Um shopping em Belém

Contrastam, em Belém, as ruas escuras com calçadas muito precárias, perto da praça da República, sem viv’alma a quem pedir uma informação nem restaurantes ou cafés onde sentar, com o Shopping iluminado de cor branco-azulada, repleto de gente, tendo ao meio um gigantesco símbolo natalino de dois andares. Não é conceitualmente distinto de nossas ruas em São Paulo ou no Rio, menos cuidadas que mereciam, repelindo suas gentes para os seguros e bem cuidados shopping centers. Mas em Belém a intensidade do contraste chama a atenção e faz pensar. Por que tanto investimos nos shoppings, e relativamente tão pouco nas ruas? Nós eu e você que fazemos compras. Nós BNDES que draga recursos públicos para erigir esses monstruosos prédios. Nós lojistas que nos deixamos levar pela ilusão da segurança e pela realidade do fluxo de gente. E, finalmente, nós empresários de shopping, que vão lá e metem as caras em investimentos lucrativos e certos.

Mas e quando a segurança falha, quando as câmeras e walkie-talkies não bastam? Aí chamam a polícia para descer o cacete. E levam a discussão para o cacete também, para a “luta de classe”, o preconceito da zelite, e coisa e tal, mesmo que tenham sido jovens e funcionários de classes média ou baixa as vítimas das confusões. Mas a discussão mais interessante seria aquela em torno da relação entre público e privado. Ou esses monstros urbanos (que eu frequento também) são públicos, ou são privados. Ou são lucrativos (e não precisam de financiamento público) ou precisam mostrar que são úteis socialmente, o que me parece difícil. Ou cuidam da segurança privadamente, ou devem ter suas regras submetidas às leis do país válidas para espaços públicos. E, se aceitarem a presença do público em suas dependências, devem tratá-lo com respeito ou aumentar bastante os gastos com as firmas de advocacia, pois os processos virão e eu particularmente espero que sejam bem custosos e estridentes.

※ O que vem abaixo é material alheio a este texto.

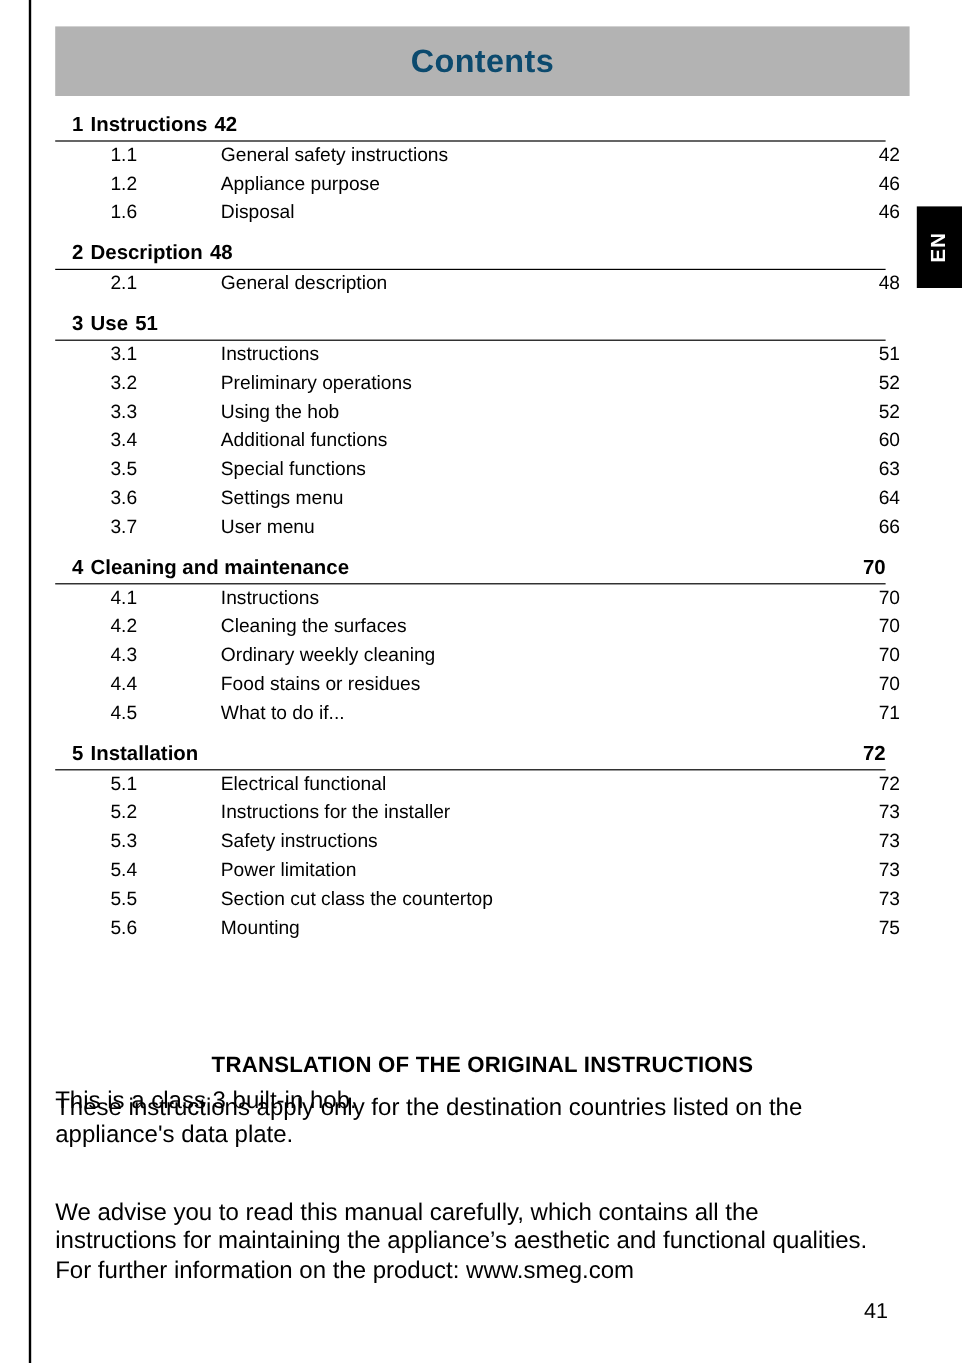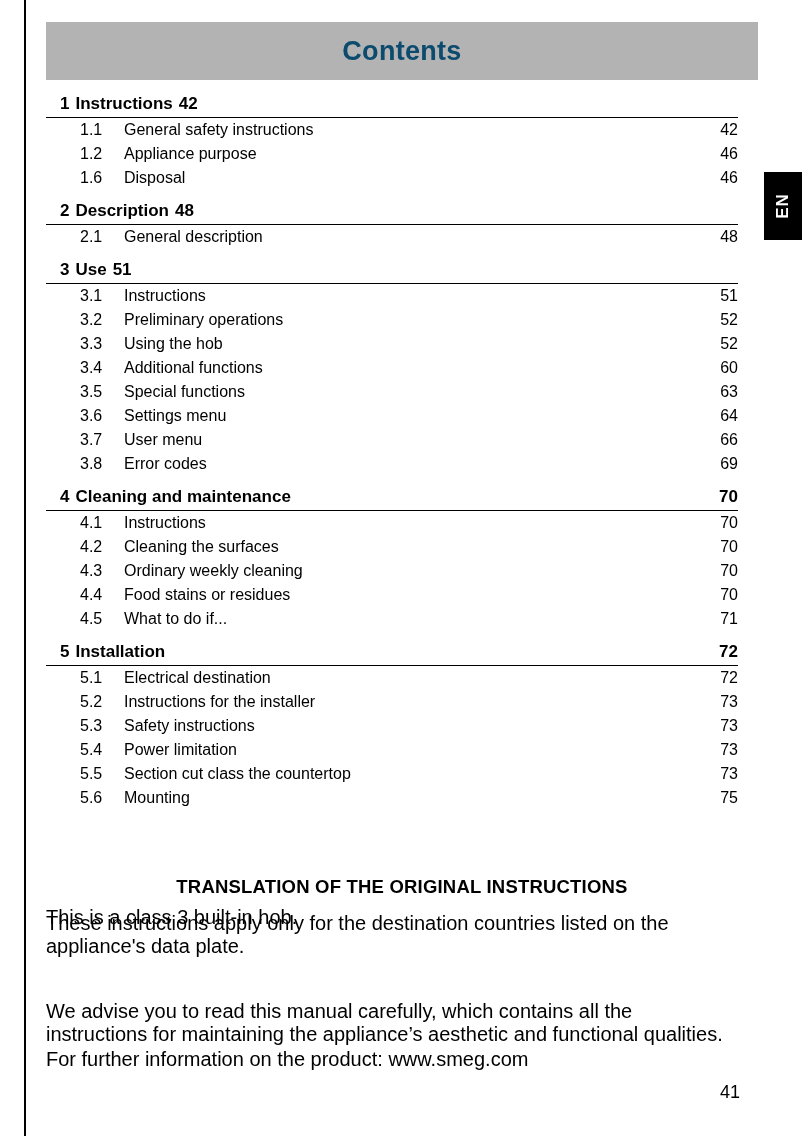--- a/index.html
+++ b/index.html
@@ -94,9 +94,10 @@
     align-items: baseline;
     font-size: 16px;
     padding: 3px 0 3px 0;
-    margin-left: 34px;
+    margin-left: 46px;
     width: 658px;
     box-sizing: border-box;
+    gap: 48px;
   }
   .entry .num {
     width: 44px;

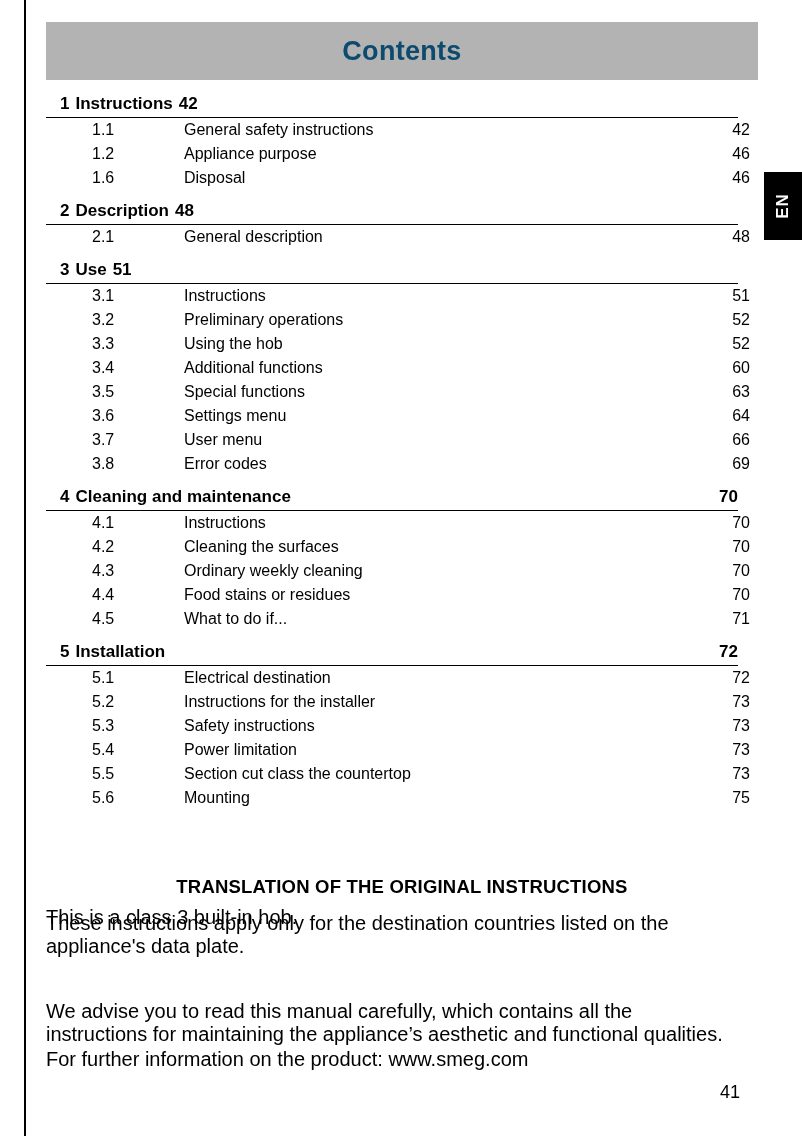--- a/index.html
+++ b/index.html
@@ -239,12 +239,6 @@
         <span class="spacer"></span>
         <span class="pg">66</span>
       </div>
-      <div class="entry">
-        <span class="num">3.8</span>
-        <span class="ttl">Error codes</span>
-        <span class="spacer"></span>
-        <span class="pg">69</span>
-      </div>
       <div class="chapter">
         <span class="num">4</span>
         <span class="ttl">Cleaning and maintenance</span>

Claro que é difícil manter tudo isso em equilíbrio. Difícil estar aberto ao público e manter a ordem. E para manter esse equilíbrio difícil é que temos polícia, leis, imprensa livre, etc., essa coisa enfim chamada Estado a quem pagamos tributos. Mas os shoppings (e nós) acharam que dava pra escapar desses dilemas. Até agora, os shoppings venderam, acima de tudo, a ilusão da convivência com segurança, cobrando uma taxa de todos nós, inclusive, por meio de subsídios, dos que não podem frequentá-los. Ao invés de termos o trabalho de encher a paciência do nosso vereador, a quem vemos como um medíocre, um fracassado a quem não resta nada a não ser a falcatrua, e com quem não queremos ser vistos em público, íamos ao shopping pois lá tudo é cuidado, até os banheiros. Podíamos mijar serenamente sem nos imiscuir na política.

O que vão fazer exatamente os donos de shopping e as autoridades públicas eu não sei. Espero que seja algo minimamente racional e respeitoso aos frequentadores do shopping e ao contribuinte que paga os impostos, que não pode financiar uma segurança especial a um estabelecimento privado, em detrimento das ruas verdadeiramente públicas e dos lojistas que dão dinamismo ao espaço urbano, abrindo suas portas às ruas. Mas o que devíamos fazer todos nós é exigir do poder público ruas iluminadas, calçadas decentes e policiadas, e vigilância sanitária e inspeções de segurança em estabelecimentos comerciais. Aí pedestres e lojistas poderiam oferecer e se beneficiar do que há de melhor nessa cidade, mesmo que ela esteja, às vezes, aquém do nosso ideal, que certamente não é um Papai Noel de dois andares, banhado em luz azul e refrescado pelo ar condicionado.